Au-delà de ce débat, il est en tout cas un point qui pourrait mettre tout le monde d'accord : le dispositif mis en place dans la loi de finances pour 2011, qui repose sur le chiffre d'affaires, est bien inadapté. "La notion de chiffre d'affaires est liée à un volume d'activité, mais elle n'est pas représentative de la capacité contributive d'un contribuable. C'est le cas pour les activités commerciales qui peuvent avoir un chiffre d'affaires gonflé par un volume important de ventes mais qui n'est pas forcément représentatif de leur marge", pointe l'ADCF.
"Des aménagements pourraient conduire à définir un niveau d'imposition plafond ou de dégrèvement basé sur une assiette en relation avec les bénéfices de l'entreprise, son niveau de marge. De même, les collectivités devraient pouvoir disposer d'une faculté de moduler le dispositif d'imposition en cas d'anomalie importante", poursuit l'association. Des possibilités de modulation locale de la cotisation minimum de CFE existent déjà au profit des professionnels exerçant leur activité à temps partiel et pour ceux dont "le montant hors taxes des recettes ou du chiffre d'affaires est inférieur à 10.000 euros", selon une circulaire du 20 août 2012. On notera aussi que les auto-entrepreneurs ayant démarré leur activité en 2009 sont à nouveau exonérés de CFE en 2012, selon une récente décision gouvernementale (notre article du 12 novembre 2012).
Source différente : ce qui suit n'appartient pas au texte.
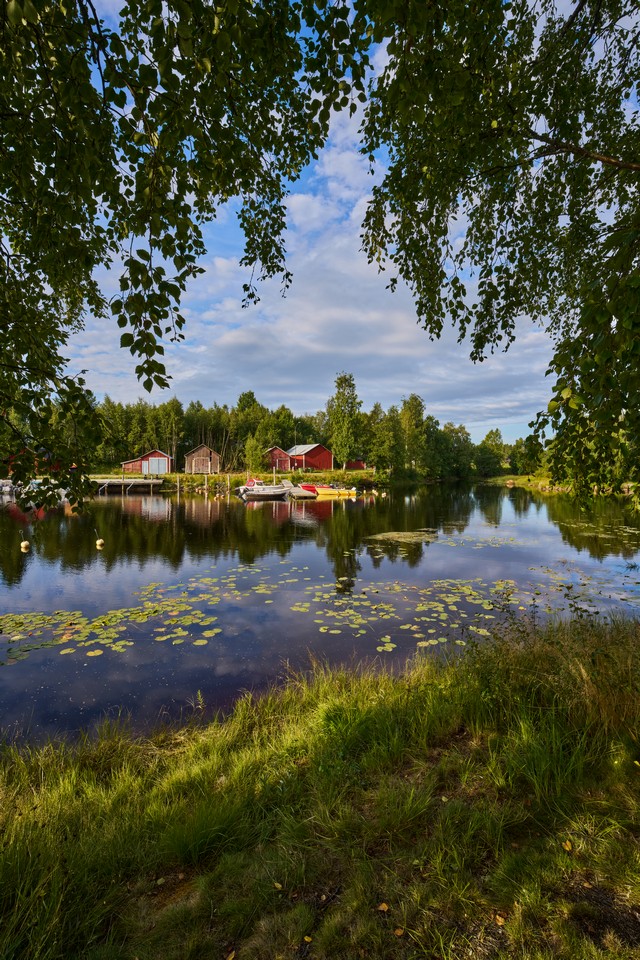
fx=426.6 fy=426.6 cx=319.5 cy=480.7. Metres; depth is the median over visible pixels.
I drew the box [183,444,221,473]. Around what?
shed
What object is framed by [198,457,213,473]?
door
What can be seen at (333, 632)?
lily pads
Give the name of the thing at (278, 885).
fallen leaf
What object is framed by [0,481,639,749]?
lake
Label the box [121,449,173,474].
red shed
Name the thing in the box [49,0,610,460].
sky
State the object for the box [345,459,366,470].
red shed
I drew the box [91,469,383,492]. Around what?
far bank
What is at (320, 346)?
cloud
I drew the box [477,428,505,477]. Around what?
tree
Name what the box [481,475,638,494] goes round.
far shore
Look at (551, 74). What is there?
birch tree
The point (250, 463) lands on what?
tree
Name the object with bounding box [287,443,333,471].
red barn
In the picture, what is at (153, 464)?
barn door
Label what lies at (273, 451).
red shed
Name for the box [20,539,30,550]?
buoy
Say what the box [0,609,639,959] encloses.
grassy bank
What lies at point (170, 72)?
tree
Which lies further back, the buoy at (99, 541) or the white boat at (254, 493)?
the white boat at (254, 493)
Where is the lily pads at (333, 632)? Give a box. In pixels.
[294,572,530,649]
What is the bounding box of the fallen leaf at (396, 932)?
[394,926,404,936]
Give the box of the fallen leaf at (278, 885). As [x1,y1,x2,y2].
[273,881,283,890]
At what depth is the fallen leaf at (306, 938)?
2.13 m
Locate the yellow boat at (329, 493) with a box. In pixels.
[314,485,357,496]
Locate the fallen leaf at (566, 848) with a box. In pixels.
[562,839,572,851]
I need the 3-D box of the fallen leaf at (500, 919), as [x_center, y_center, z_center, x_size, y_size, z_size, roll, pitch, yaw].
[0.890,2.164,2.114,0.059,0.018,0.068,1,2,15]
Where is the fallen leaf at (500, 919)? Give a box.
[494,913,505,926]
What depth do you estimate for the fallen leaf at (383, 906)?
2.18 m
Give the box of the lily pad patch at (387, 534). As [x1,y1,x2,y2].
[364,530,438,544]
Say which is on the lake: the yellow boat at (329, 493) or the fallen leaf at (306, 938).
the yellow boat at (329, 493)
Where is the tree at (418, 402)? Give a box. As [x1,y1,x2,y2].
[399,392,428,476]
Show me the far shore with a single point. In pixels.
(523, 480)
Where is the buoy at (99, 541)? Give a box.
[96,538,104,547]
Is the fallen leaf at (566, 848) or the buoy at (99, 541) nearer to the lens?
the fallen leaf at (566, 848)
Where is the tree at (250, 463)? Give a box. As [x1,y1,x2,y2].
[243,431,266,473]
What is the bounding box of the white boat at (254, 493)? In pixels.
[235,480,290,499]
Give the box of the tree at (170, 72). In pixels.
[0,0,366,521]
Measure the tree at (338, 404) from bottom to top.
13.782 m
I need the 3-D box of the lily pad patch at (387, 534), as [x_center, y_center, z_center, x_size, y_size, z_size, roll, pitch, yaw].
[3.195,2.156,16.632,3.200,0.040,3.235,0,2,-1]
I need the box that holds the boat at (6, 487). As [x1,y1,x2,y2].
[0,479,14,495]
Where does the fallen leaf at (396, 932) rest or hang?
on the grassy bank at (127, 759)
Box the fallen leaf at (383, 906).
[378,901,389,912]
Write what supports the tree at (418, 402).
on the far bank at (331, 472)
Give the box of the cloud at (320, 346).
[160,119,551,433]
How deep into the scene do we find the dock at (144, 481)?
42.58 m
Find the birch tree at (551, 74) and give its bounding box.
[355,0,639,508]
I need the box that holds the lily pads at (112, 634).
[0,580,220,666]
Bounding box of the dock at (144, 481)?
[87,478,163,492]
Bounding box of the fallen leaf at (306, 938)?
[303,934,312,942]
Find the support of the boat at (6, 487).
on the lake
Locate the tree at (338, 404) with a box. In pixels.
[326,371,362,468]
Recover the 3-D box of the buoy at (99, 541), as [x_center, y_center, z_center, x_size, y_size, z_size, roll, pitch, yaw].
[-7.681,2.176,14.917,0.304,0.383,0.299,1,2,25]
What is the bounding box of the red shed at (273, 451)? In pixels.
[263,446,292,471]
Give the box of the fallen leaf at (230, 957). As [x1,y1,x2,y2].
[225,950,235,959]

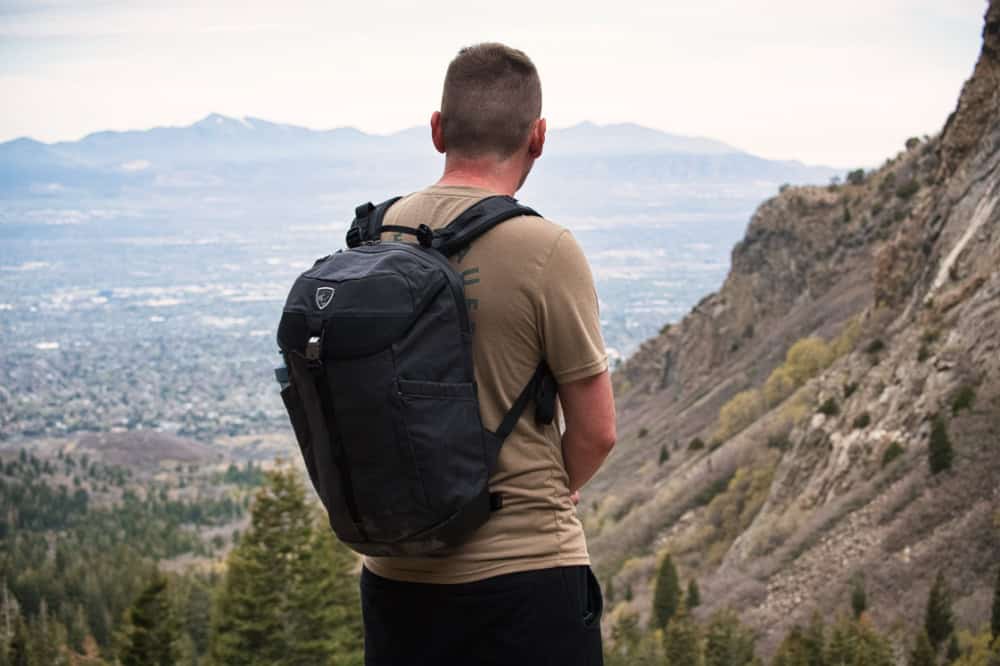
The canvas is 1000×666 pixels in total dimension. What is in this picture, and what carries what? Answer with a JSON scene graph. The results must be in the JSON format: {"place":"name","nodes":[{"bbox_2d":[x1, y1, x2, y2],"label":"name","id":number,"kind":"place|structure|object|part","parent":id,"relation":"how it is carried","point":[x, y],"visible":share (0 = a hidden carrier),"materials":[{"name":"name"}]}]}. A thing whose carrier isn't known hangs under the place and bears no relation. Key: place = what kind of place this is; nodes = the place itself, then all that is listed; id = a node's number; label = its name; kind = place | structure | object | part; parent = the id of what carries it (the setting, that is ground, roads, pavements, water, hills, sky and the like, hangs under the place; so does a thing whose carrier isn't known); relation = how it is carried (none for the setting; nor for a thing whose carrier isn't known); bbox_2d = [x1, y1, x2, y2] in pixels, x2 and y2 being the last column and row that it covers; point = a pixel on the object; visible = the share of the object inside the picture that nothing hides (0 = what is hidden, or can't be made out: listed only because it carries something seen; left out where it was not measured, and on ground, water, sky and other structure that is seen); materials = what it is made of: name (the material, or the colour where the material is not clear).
{"place":"outdoors","nodes":[
{"label":"outdoors","id":0,"kind":"place"},
{"bbox_2d":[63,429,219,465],"label":"hill","id":1,"kind":"structure","parent":0,"point":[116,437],"materials":[{"name":"brown"}]},
{"bbox_2d":[0,446,289,665],"label":"forested valley","id":2,"kind":"structure","parent":0,"point":[10,486],"materials":[{"name":"green wood"}]},
{"bbox_2d":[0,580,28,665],"label":"conifer tree","id":3,"kind":"object","parent":2,"relation":"on","point":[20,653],"visible":0.96,"materials":[{"name":"plant"}]},
{"bbox_2d":[119,571,182,665],"label":"conifer tree","id":4,"kind":"object","parent":2,"relation":"on","point":[155,587],"visible":0.98,"materials":[{"name":"plant"}]},
{"bbox_2d":[208,460,367,665],"label":"conifer tree","id":5,"kind":"object","parent":2,"relation":"on","point":[282,498],"visible":0.96,"materials":[{"name":"plant"}]},
{"bbox_2d":[0,182,792,454],"label":"valley","id":6,"kind":"structure","parent":0,"point":[108,307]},
{"bbox_2d":[0,113,847,200],"label":"mountain range","id":7,"kind":"structure","parent":0,"point":[762,166],"materials":[{"name":"grey"}]},
{"bbox_2d":[0,0,993,166],"label":"sky","id":8,"kind":"structure","parent":0,"point":[413,111],"materials":[{"name":"white"}]},
{"bbox_2d":[578,0,999,663],"label":"rocky hillside","id":9,"kind":"structure","parent":0,"point":[887,397],"materials":[{"name":"brown stone"}]},
{"bbox_2d":[604,604,646,665],"label":"tree","id":10,"kind":"object","parent":9,"relation":"on","point":[629,620],"visible":0.88,"materials":[{"name":"green plant"}]},
{"bbox_2d":[657,444,670,465],"label":"tree","id":11,"kind":"object","parent":9,"relation":"on","point":[662,457],"visible":0.88,"materials":[{"name":"green plant"}]},
{"bbox_2d":[651,552,681,629],"label":"conifer tree","id":12,"kind":"object","parent":9,"relation":"on","point":[672,589],"visible":0.73,"materials":[{"name":"green plant"}]},
{"bbox_2d":[662,606,702,665],"label":"conifer tree","id":13,"kind":"object","parent":9,"relation":"on","point":[685,639],"visible":0.96,"materials":[{"name":"plant"}]},
{"bbox_2d":[684,577,701,610],"label":"conifer tree","id":14,"kind":"object","parent":9,"relation":"on","point":[691,591],"visible":0.74,"materials":[{"name":"plant"}]},
{"bbox_2d":[687,436,705,451],"label":"shrub","id":15,"kind":"object","parent":9,"relation":"on","point":[695,447],"visible":0.92,"materials":[{"name":"green plant"}]},
{"bbox_2d":[702,608,757,665],"label":"tree","id":16,"kind":"object","parent":9,"relation":"on","point":[711,641],"visible":0.98,"materials":[{"name":"green plant"}]},
{"bbox_2d":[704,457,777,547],"label":"shrub","id":17,"kind":"object","parent":9,"relation":"on","point":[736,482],"visible":0.57,"materials":[{"name":"green plant"}]},
{"bbox_2d":[714,387,768,442],"label":"shrub","id":18,"kind":"object","parent":9,"relation":"on","point":[725,414],"visible":0.59,"materials":[{"name":"yellow plant"}]},
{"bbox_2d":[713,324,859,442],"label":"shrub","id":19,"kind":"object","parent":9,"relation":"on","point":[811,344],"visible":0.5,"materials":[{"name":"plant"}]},
{"bbox_2d":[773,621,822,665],"label":"conifer tree","id":20,"kind":"object","parent":9,"relation":"on","point":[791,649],"visible":0.99,"materials":[{"name":"green plant"}]},
{"bbox_2d":[772,335,845,391],"label":"shrub","id":21,"kind":"object","parent":9,"relation":"on","point":[791,356],"visible":0.55,"materials":[{"name":"yellow plant"}]},
{"bbox_2d":[816,396,840,416],"label":"shrub","id":22,"kind":"object","parent":9,"relation":"on","point":[828,406],"visible":0.88,"materials":[{"name":"green plant"}]},
{"bbox_2d":[845,169,866,184],"label":"shrub","id":23,"kind":"object","parent":9,"relation":"on","point":[856,173],"visible":0.7,"materials":[{"name":"green plant"}]},
{"bbox_2d":[849,577,867,618],"label":"conifer tree","id":24,"kind":"object","parent":9,"relation":"on","point":[858,604],"visible":0.83,"materials":[{"name":"plant"}]},
{"bbox_2d":[826,613,894,665],"label":"tree","id":25,"kind":"object","parent":9,"relation":"on","point":[863,637],"visible":0.98,"materials":[{"name":"green plant"}]},
{"bbox_2d":[852,411,870,428],"label":"shrub","id":26,"kind":"object","parent":9,"relation":"on","point":[865,416],"visible":0.93,"materials":[{"name":"green plant"}]},
{"bbox_2d":[865,338,885,355],"label":"shrub","id":27,"kind":"object","parent":9,"relation":"on","point":[879,344],"visible":0.83,"materials":[{"name":"green plant"}]},
{"bbox_2d":[881,441,904,466],"label":"shrub","id":28,"kind":"object","parent":9,"relation":"on","point":[895,449],"visible":0.85,"materials":[{"name":"green plant"}]},
{"bbox_2d":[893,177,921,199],"label":"shrub","id":29,"kind":"object","parent":9,"relation":"on","point":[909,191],"visible":0.7,"materials":[{"name":"green plant"}]},
{"bbox_2d":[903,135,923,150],"label":"shrub","id":30,"kind":"object","parent":9,"relation":"on","point":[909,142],"visible":0.49,"materials":[{"name":"green plant"}]},
{"bbox_2d":[907,629,936,665],"label":"conifer tree","id":31,"kind":"object","parent":9,"relation":"on","point":[922,651],"visible":0.99,"materials":[{"name":"plant"}]},
{"bbox_2d":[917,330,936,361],"label":"shrub","id":32,"kind":"object","parent":9,"relation":"on","point":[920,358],"visible":0.73,"materials":[{"name":"green plant"}]},
{"bbox_2d":[922,570,955,648],"label":"conifer tree","id":33,"kind":"object","parent":9,"relation":"on","point":[934,595],"visible":0.88,"materials":[{"name":"plant"}]},
{"bbox_2d":[927,414,953,475],"label":"tree","id":34,"kind":"object","parent":9,"relation":"on","point":[944,451],"visible":0.87,"materials":[{"name":"green plant"}]},
{"bbox_2d":[950,385,976,414],"label":"shrub","id":35,"kind":"object","parent":9,"relation":"on","point":[963,399],"visible":0.83,"materials":[{"name":"green plant"}]},
{"bbox_2d":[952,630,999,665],"label":"shrub","id":36,"kind":"object","parent":9,"relation":"on","point":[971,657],"visible":0.94,"materials":[{"name":"green plant"}]},
{"bbox_2d":[989,567,999,637],"label":"conifer tree","id":37,"kind":"object","parent":9,"relation":"on","point":[997,614],"visible":0.96,"materials":[{"name":"plant"}]},
{"label":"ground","id":38,"kind":"structure","parent":0},
{"bbox_2d":[328,39,614,665],"label":"man","id":39,"kind":"object","parent":38,"relation":"on","point":[482,105],"visible":0.95},
{"bbox_2d":[271,193,560,555],"label":"backpack","id":40,"kind":"object","parent":39,"relation":"on","point":[339,263],"visible":0.82,"materials":[{"name":"black fabric"}]},
{"bbox_2d":[273,352,290,389],"label":"water bottle","id":41,"kind":"object","parent":40,"relation":"in","point":[278,371],"visible":0.22,"materials":[{"name":"plastic"}]},
{"label":"buckle","id":42,"kind":"part","parent":40,"relation":"part of","materials":[{"name":"metal"}]},
{"label":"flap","id":43,"kind":"part","parent":40,"relation":"part of","materials":[{"name":"fabric"}]},
{"label":"buckle","id":44,"kind":"part","parent":40,"relation":"part of","materials":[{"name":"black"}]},
{"label":"pocket","id":45,"kind":"part","parent":40,"relation":"part of","materials":[{"name":"black fabric"}]},
{"label":"strap","id":46,"kind":"part","parent":40,"relation":"part of","materials":[{"name":"black fabric"}]},
{"label":"buckle","id":47,"kind":"part","parent":40,"relation":"part of","materials":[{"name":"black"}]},
{"label":"strap","id":48,"kind":"part","parent":40,"relation":"part of","materials":[{"name":"black fabric"}]}
]}

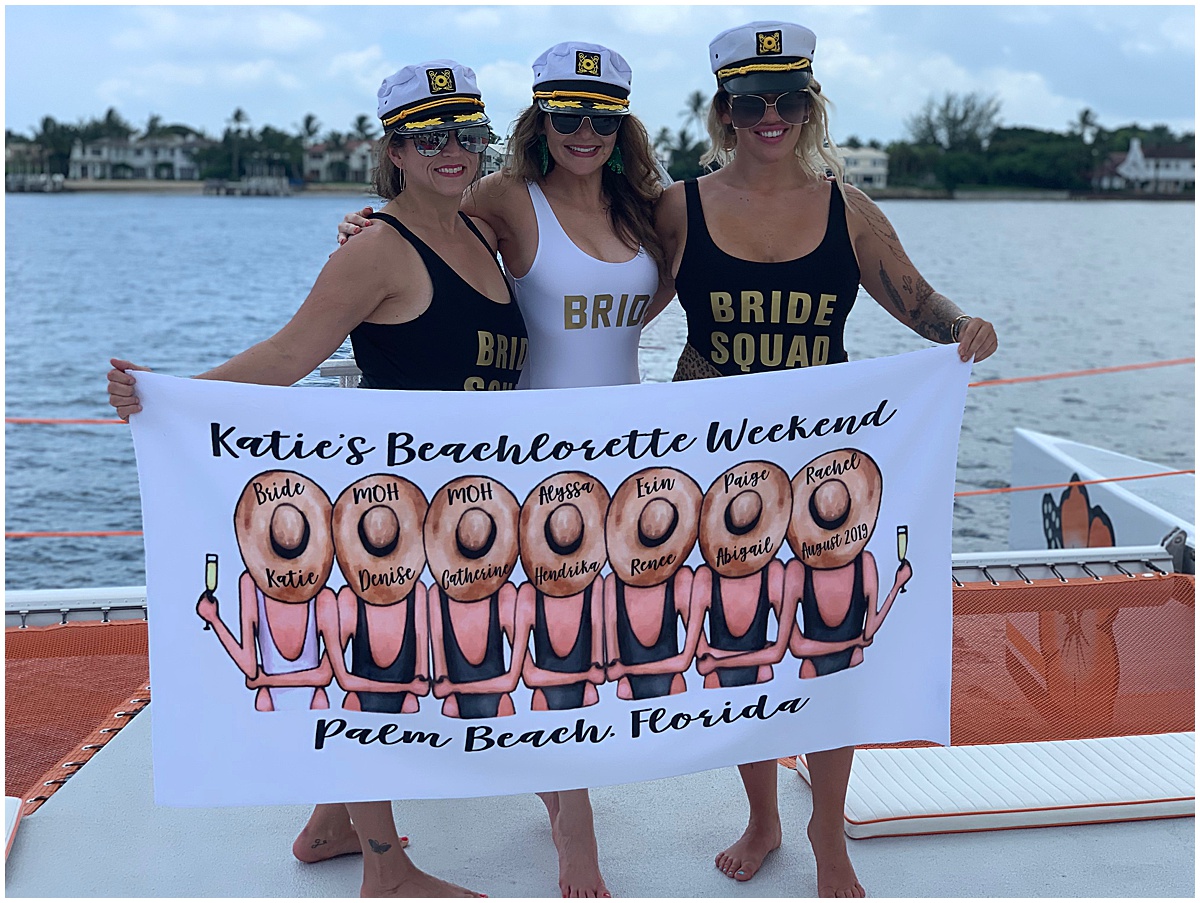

Visiblement, tout cela est insuffisant. Les présidents de communautés ont été nombreux à saisir ces derniers jours les parlementaires pour les presser de réformer le dispositif. "Des modifications pourraient être apportées rapidement dans le cadre de la loi de finances rectificative", qui sera débattue en décembre au Parlement, estime l'ADCF.

Etalement des paiements

Les communautés qui auraient pris des délibérations en 2012 sur la cotisation minimum de CFE, en vue d'une application fiscale en 2013, ont encore la possibilité de revenir sur leur délibération d'ici le 31 décembre 2012. Pour celles qui ont pris une décision l'année dernière et qui veulent répondre à l'inquiétude des contribuables pour le montant de CFE de 2012, il n'existe a priori à ce jour qu'une solution : étudier avec l'administration fiscale un étalement des paiements.
Certaines communautés ont déjà annoncé qu'elles allaient revenir pour 2013 à l'ancienne base de la CFE. D'autres promettent un retour en arrière pour l'imposition au titre de 2012. A la communauté d'agglomération de Montpellier, ce sont 10 à 15 millions d'euros qui manqueront au budget en 2013 et qu'il faudra donc probablement trouver ailleurs. A la communauté Cap Atlantique (70.000 habitants autour de La Baule), ce sera 500.000 euros.
Lors du Congrès des maires de France, qui débute ce 20 novembre à Paris, la Direction générale des finances publiques devrait faire le point et annoncer ce qu'elle compte proposer.